Make sure to read the stickies, hours of good reading and really good info, tips and plans there...


----------



## kites1664 (Oct 2, 2011)

Hi Matt

Welcome aboard


----------



## MrO2b (Aug 19, 2010)

oi oi, welcome aboard. where do you train?


----------



## SeventhSin (Nov 15, 2011)

Grezz1984 said:


> Make sure to read the stickies, hours of good reading and really good info, tips and plans there...

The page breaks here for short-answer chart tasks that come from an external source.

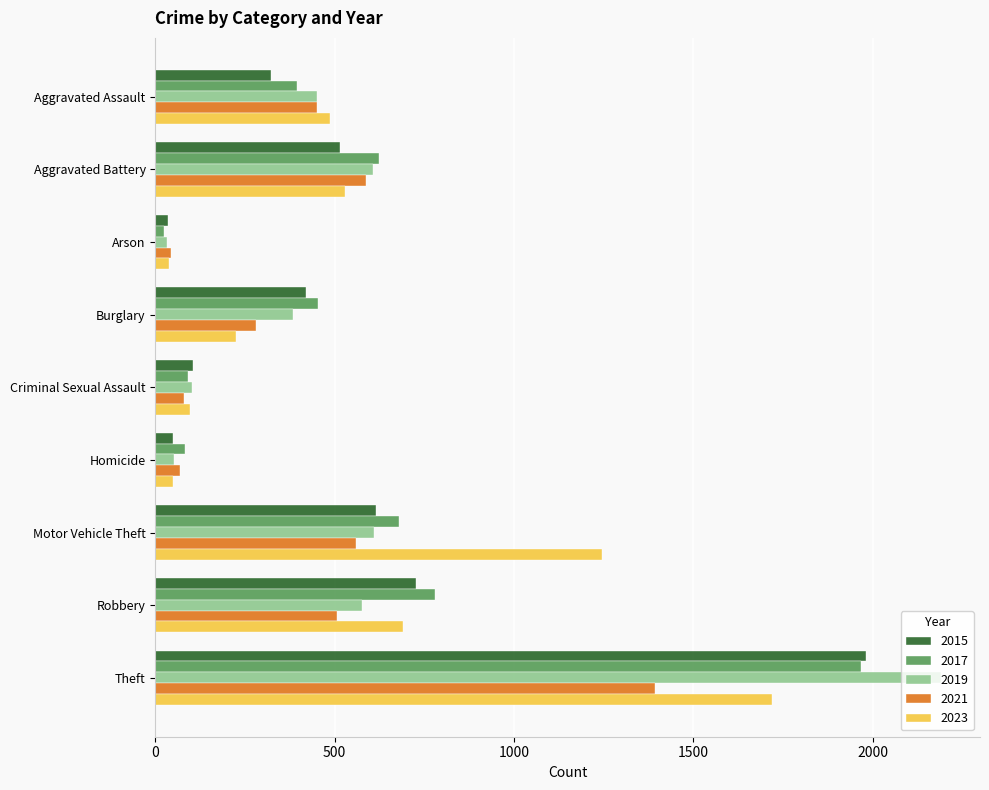

Which category has the highest value in the 2017 series?

Theft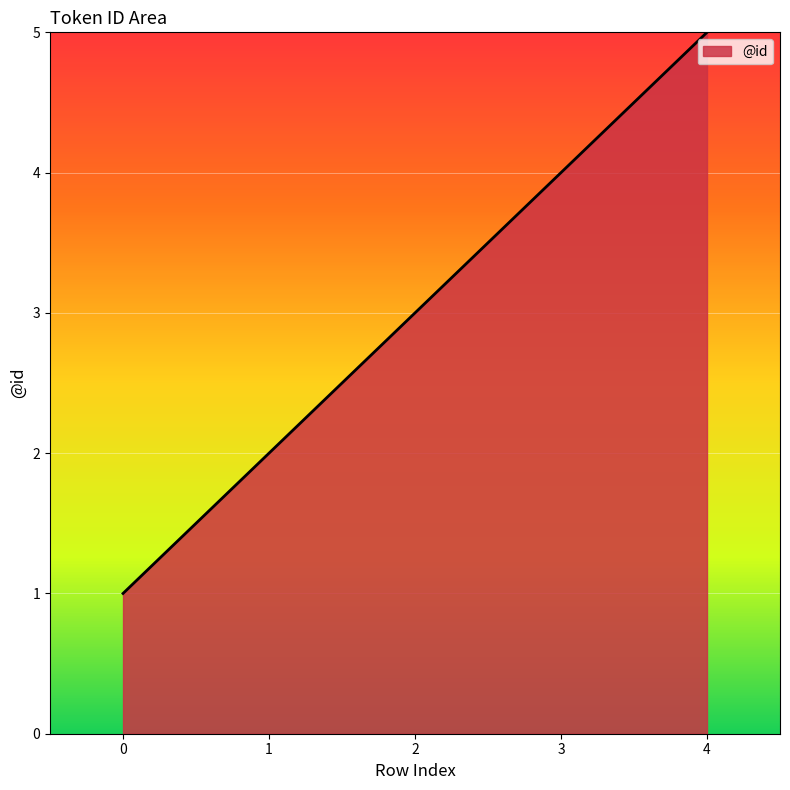

Read the value at 0.

1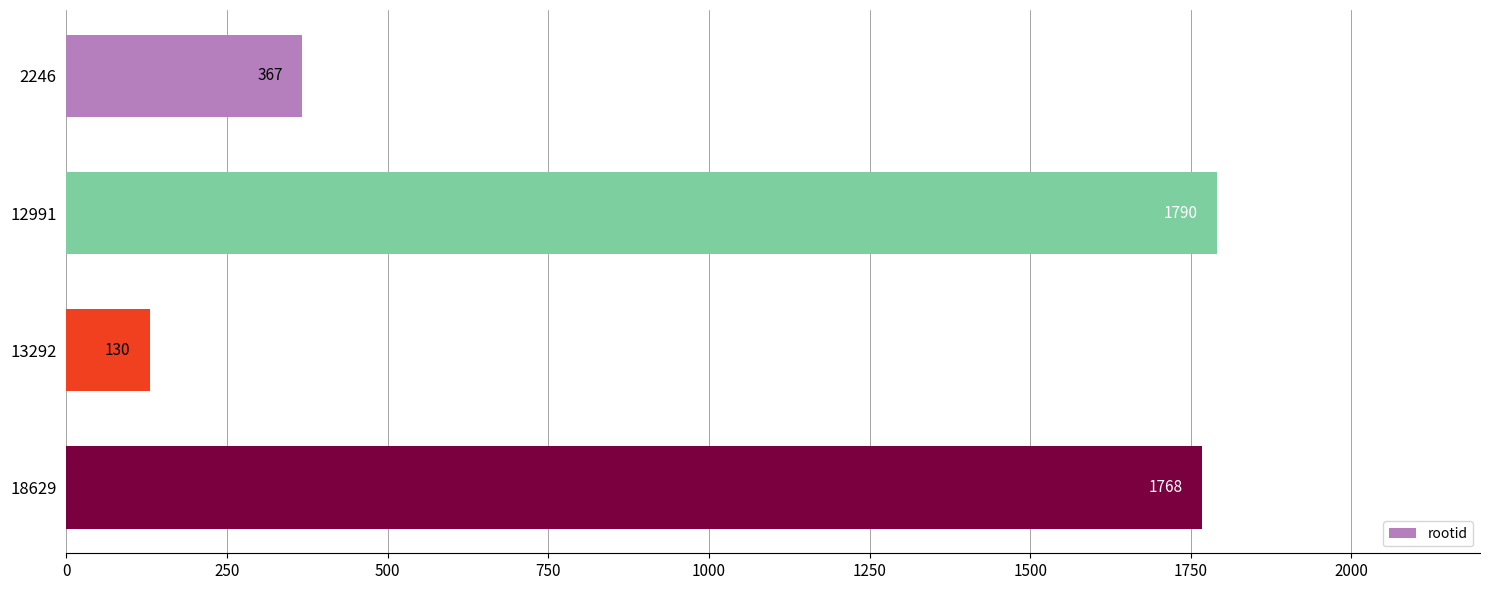

The chart shows a value of 1768 at 18629. True or false?

True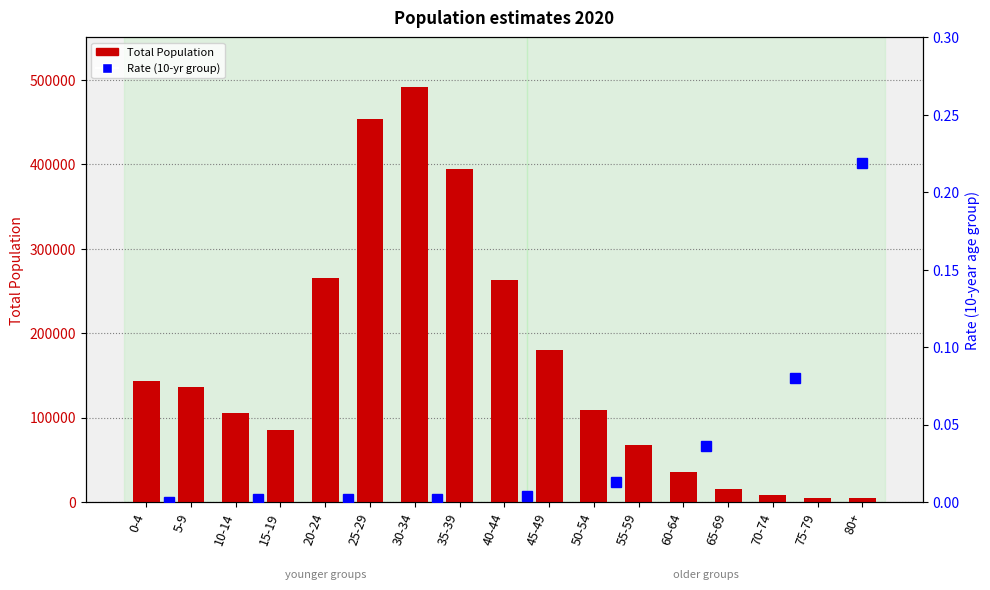

The chart shows a value of 263388 at 25-29. True or false?

False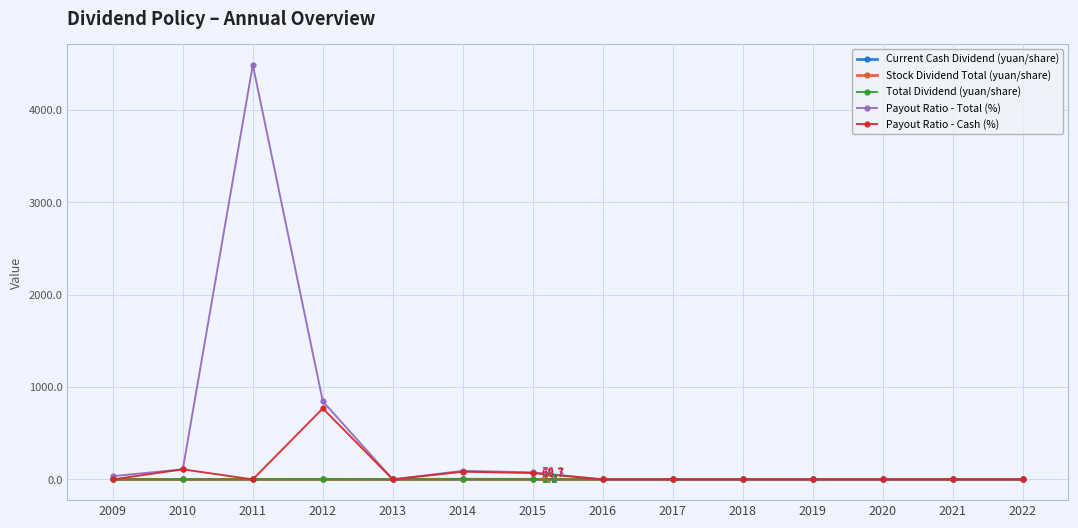

Which series has the largest range (max minus min)?

Payout Ratio - Total (%)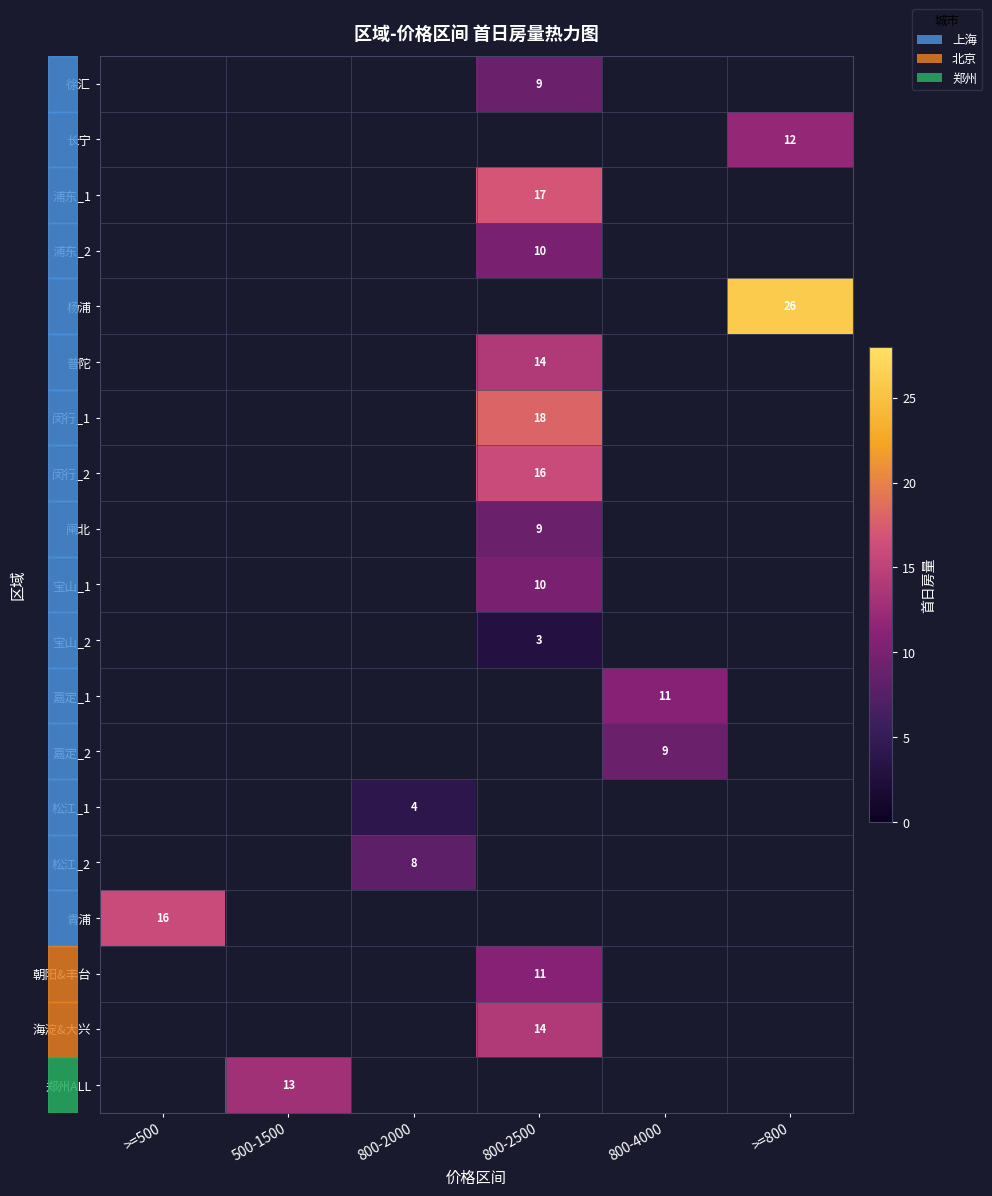

How many positive values does the row_13 series have?

1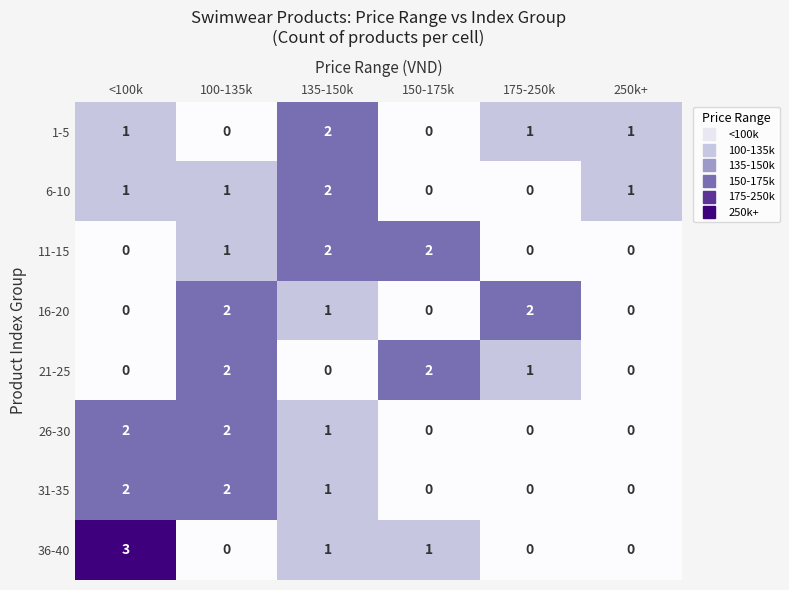

What is the spread (max minus min) of values at <100k?

3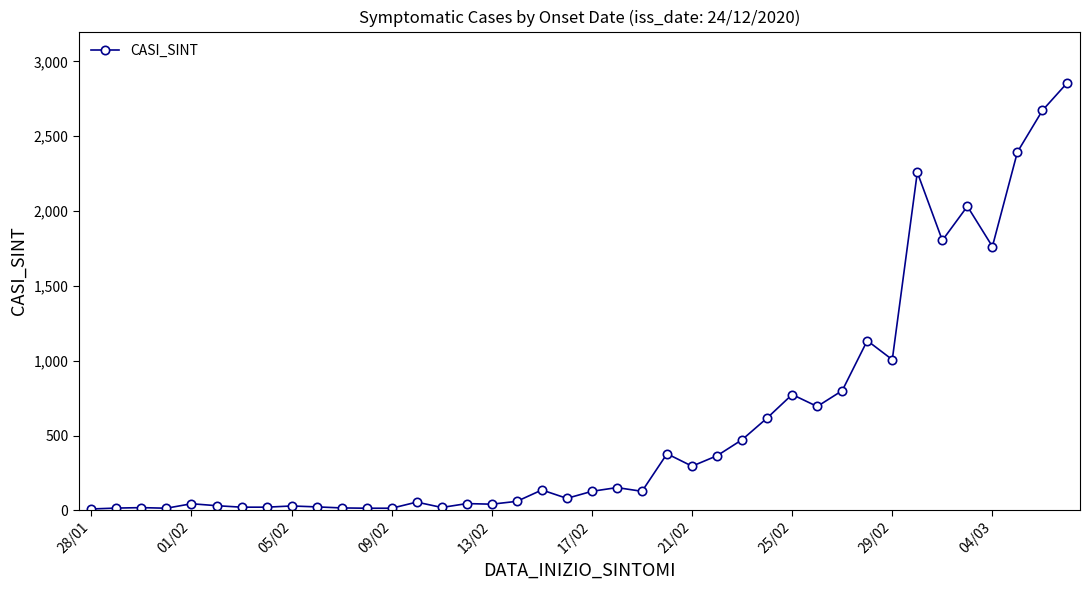

What is the difference between the maximum and second lowest values?

2845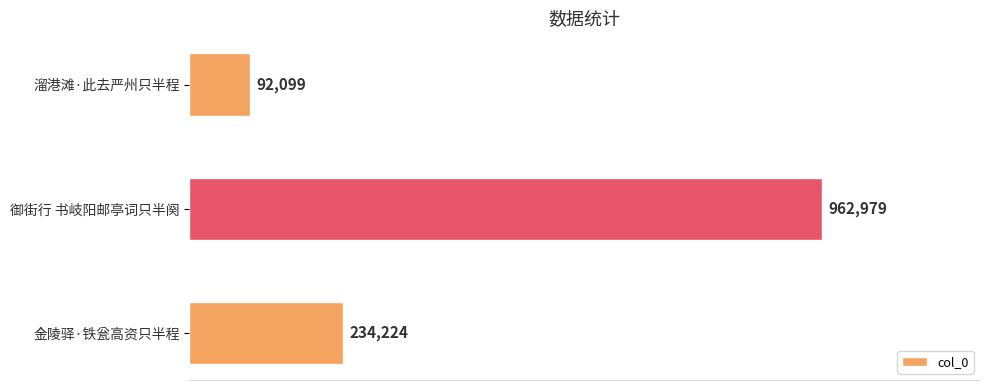

Does the chart contain any negative values?

No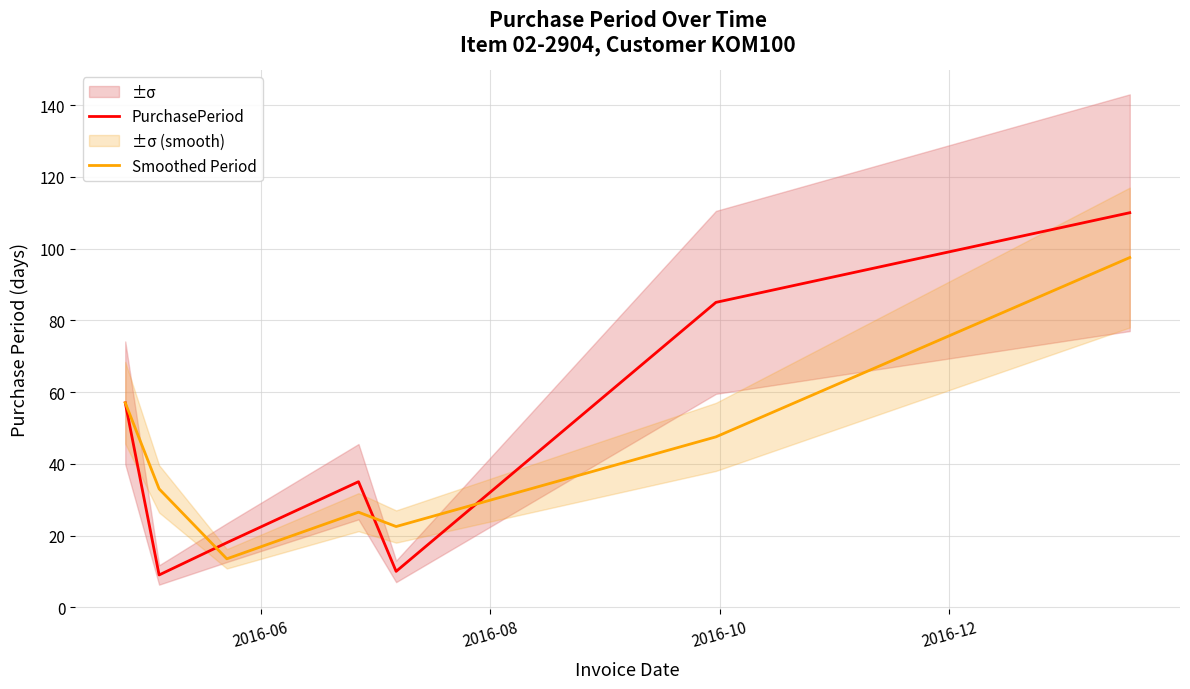

What is the lowest value of the PurchasePeriod series?

9.0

Just read the diet for beginners, Fantastic read



MrO2b said:


> oi oi, welcome aboard. where do you train?


Virgin Gym in Essex


----------



## SeventhSin (Nov 15, 2011)

I have made a post about my diet and what i am doing atm just waiting for a mod to approve it, thanks for the warm welcome all


----------



## Kneller (Sep 19, 2011)

Didn't realise you were from Canvey mate, I'm from Benfleet. Don't know if you're looking at changing gyms, but I'm at Flex in Benfleet and it's pretty good there. Nice and cheap compared to Virgin too :thumb:


----------



## SeventhSin (Nov 15, 2011)

Kneller said:


> Didn't realise you were from Canvey mate, I'm from Benfleet. Don't know if you're looking at changing gyms, but I'm at Flex in Benfleet and it's pretty good there. Nice and cheap compared to Virgin too :thumb:


Hey Kneller,

Flex? I must be honest I don't know it? where abouts is it?


----------



## Hayesy (Aug 15, 2011)

Awight Geezzzaaaa


----------



## Fatstuff (Mar 2, 2010)

I wouldnt bother mate, its 5hit here.

ONLY JOKING welcome to my second home


----------



## Kneller (Sep 19, 2011)

SeventhSin said:


> Hey Kneller,
> 
> Flex? I must be honest I don't know it? where abouts is it?


flex-gym.net :thumbup1:


----------



## SeventhSin (Nov 15, 2011)

Cheers,

Will take a look.


----------



## switch (Jan 5, 2011)

Hi Matt, welcome aboard


----------



## irishdude (Sep 26, 2009)

welcome aboard mate


----------



## Ste7n (Jul 12, 2011)

Welcome buddy, i take it your vajazzled then..?


----------



## Breda (May 2, 2011)

Sapnin man :thumbup1:


----------



## SeventhSin (Nov 15, 2011)

SouthPaw said:


> Welcome buddy, i take it your vajazzled then..?


Who? lol


----------